THE TASK: All lines from the one including "There are two" to the bottom of the entries below should be repeated exactly, both ends kept.

Records from a data collection:
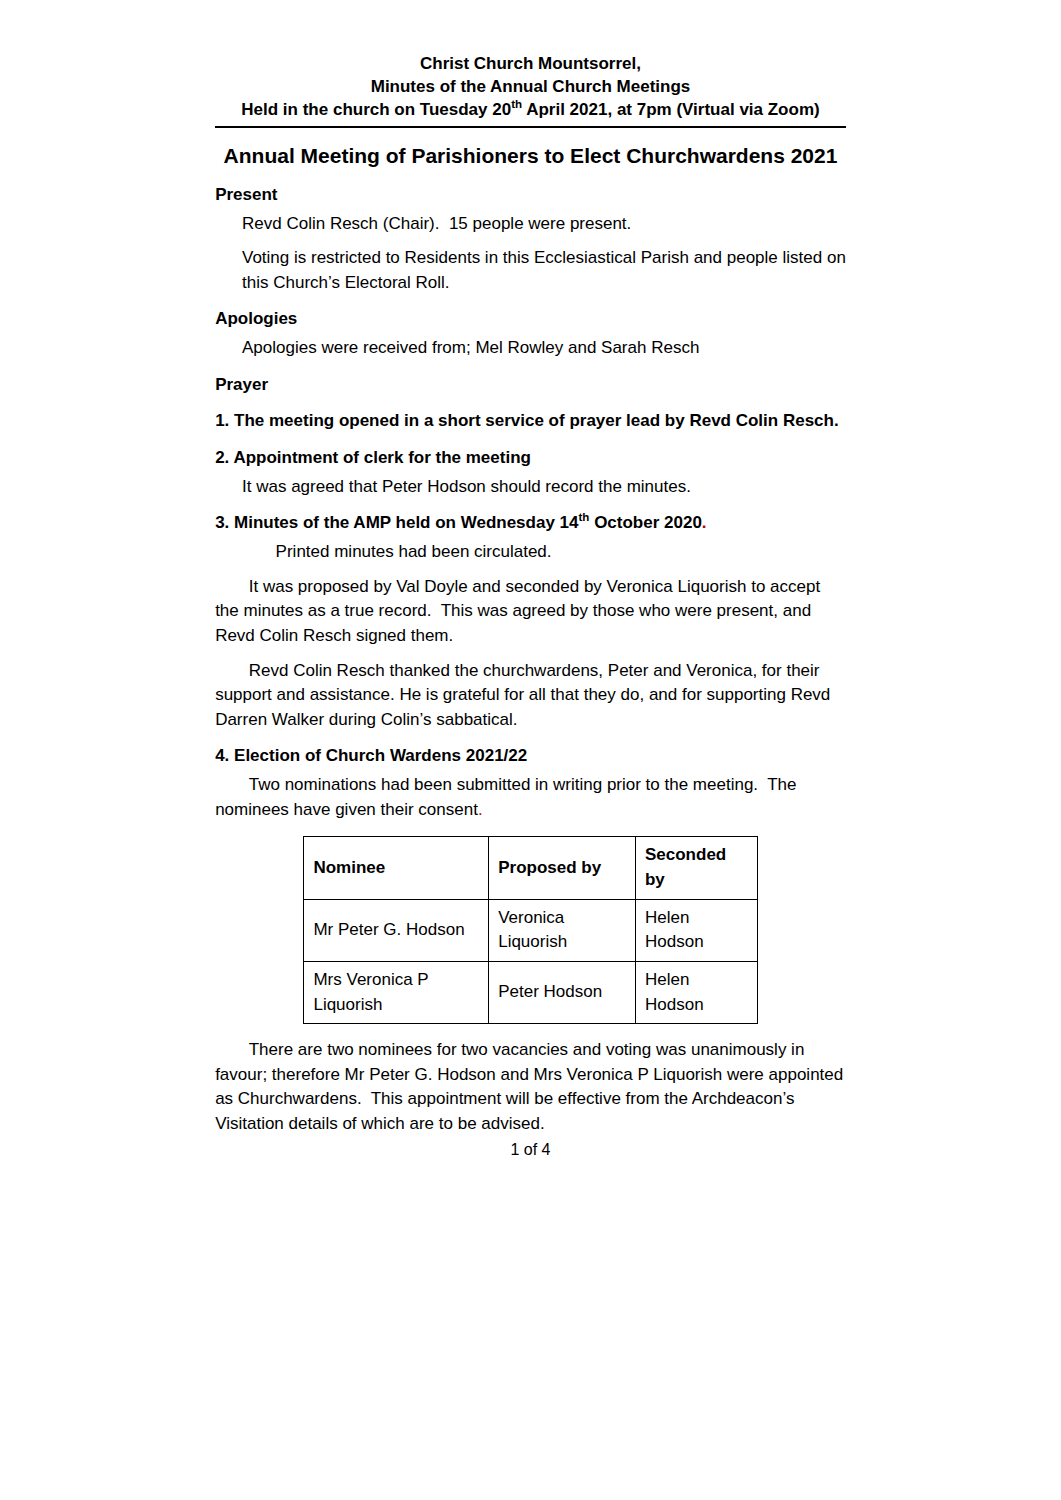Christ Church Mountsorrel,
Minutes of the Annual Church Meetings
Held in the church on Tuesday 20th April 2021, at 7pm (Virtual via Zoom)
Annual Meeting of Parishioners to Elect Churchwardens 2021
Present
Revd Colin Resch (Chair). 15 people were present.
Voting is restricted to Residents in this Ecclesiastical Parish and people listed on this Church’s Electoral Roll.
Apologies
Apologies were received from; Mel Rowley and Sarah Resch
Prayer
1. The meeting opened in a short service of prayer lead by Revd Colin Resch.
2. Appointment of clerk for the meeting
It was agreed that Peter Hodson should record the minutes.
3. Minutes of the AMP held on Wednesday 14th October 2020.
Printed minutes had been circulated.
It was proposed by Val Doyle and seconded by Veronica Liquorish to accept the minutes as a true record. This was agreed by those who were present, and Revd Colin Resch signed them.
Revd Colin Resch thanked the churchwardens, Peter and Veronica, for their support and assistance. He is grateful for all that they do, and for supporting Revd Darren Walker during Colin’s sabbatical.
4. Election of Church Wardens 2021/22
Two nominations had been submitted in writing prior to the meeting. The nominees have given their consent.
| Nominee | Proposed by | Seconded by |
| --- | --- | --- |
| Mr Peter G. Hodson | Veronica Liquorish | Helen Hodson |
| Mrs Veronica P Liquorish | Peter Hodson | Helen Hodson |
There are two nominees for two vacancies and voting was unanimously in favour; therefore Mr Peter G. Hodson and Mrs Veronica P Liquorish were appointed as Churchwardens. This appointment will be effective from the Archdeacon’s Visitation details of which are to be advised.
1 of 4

ANSWER TO THIS TASK:
There are two nominees for two vacancies and voting was unanimously in favour; therefore Mr Peter G. Hodson and Mrs Veronica P Liquorish were appointed as Churchwardens. This appointment will be effective from the Archdeacon’s Visitation details of which are to be advised.
1 of 4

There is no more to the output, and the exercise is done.